**Provided passage:**
Last night my girfriend of six months used my computer to check her e-mail. We were using my laptop so I was right there to see the screen. I noticed that she had an e-mail folder labelled with her ex's name. I think she relaized it was up there because she tried to turn my attention to an e-mail I had written in her e-mail list and then she logged out right away.

 

She broke up with this guy almost two years ago (they were together for 3 years) and I'm concerned because in my last relationship I discovered my ex was hanging out with her ex and I don't feel like dealing with that again (it added lots of pressure to our relationship). I feel like I need to bring this up or talk about it with her but I don't know how. She knows about what I had to deal with in my last relationship and when we started dating I was pretty clear about my feelings towards either of us maintaining contact with an ex.

 

Part of me says to be blunt and just tell her I noticed the folder and what is up with it. Good course to take or no? If she is in current contact with this guy I'm going to have to break it off despite the fact I think she's awesome to be with. I'm not going to go through what I did last year and get my heart thrown in a blender again.

Posted

Just ask her about it point blank. She needs to explain this to you if you're exclusive and not seeing other people (I would think this is the case after 6 months).

Posted

My boyfriend still gets e-mails from his ex. I don't know what they say in them, but they are still friends. I really have no right to question the subject matter b/c I shouldn't have been looking anyway.

Posted
My boyfriend still gets e-mails from his ex. I don't know what they say in them, but they are still friends. I really have no right to question the subject matter b/c I shouldn't have been looking anyway.

**Before and after coordinates:**
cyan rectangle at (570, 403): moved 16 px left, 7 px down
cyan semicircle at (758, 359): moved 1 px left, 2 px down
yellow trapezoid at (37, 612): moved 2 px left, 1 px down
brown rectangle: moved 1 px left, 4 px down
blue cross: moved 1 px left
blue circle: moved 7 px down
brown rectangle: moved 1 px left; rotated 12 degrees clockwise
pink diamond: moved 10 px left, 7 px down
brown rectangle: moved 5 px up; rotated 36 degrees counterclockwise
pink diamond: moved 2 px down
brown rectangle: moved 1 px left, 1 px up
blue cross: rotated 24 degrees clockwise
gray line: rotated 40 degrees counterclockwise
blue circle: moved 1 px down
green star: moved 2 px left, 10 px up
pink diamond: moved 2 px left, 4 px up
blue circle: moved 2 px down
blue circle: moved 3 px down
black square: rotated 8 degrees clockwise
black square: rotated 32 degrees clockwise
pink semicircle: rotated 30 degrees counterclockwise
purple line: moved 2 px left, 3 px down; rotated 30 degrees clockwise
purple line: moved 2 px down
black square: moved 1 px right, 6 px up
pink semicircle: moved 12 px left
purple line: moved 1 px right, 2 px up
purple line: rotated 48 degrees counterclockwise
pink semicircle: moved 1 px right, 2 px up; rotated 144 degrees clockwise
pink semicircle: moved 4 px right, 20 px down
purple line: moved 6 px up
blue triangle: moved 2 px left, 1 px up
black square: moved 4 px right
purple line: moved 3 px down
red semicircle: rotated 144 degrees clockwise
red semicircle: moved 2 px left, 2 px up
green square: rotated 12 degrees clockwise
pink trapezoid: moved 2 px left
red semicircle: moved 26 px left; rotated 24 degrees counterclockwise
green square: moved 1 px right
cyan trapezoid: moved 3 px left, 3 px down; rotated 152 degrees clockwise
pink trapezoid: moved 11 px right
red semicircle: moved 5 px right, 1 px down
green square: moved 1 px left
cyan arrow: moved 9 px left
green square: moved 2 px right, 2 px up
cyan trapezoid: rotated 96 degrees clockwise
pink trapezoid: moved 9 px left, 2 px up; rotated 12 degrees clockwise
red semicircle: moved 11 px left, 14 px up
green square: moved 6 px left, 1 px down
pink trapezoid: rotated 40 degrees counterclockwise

**Work order:**
In the forum thread, how long had the girlfriend and her ex been together before they broke up? The lines are separate material and have nothing to do with the forum thread.

**Answer to the problem:**
Three years.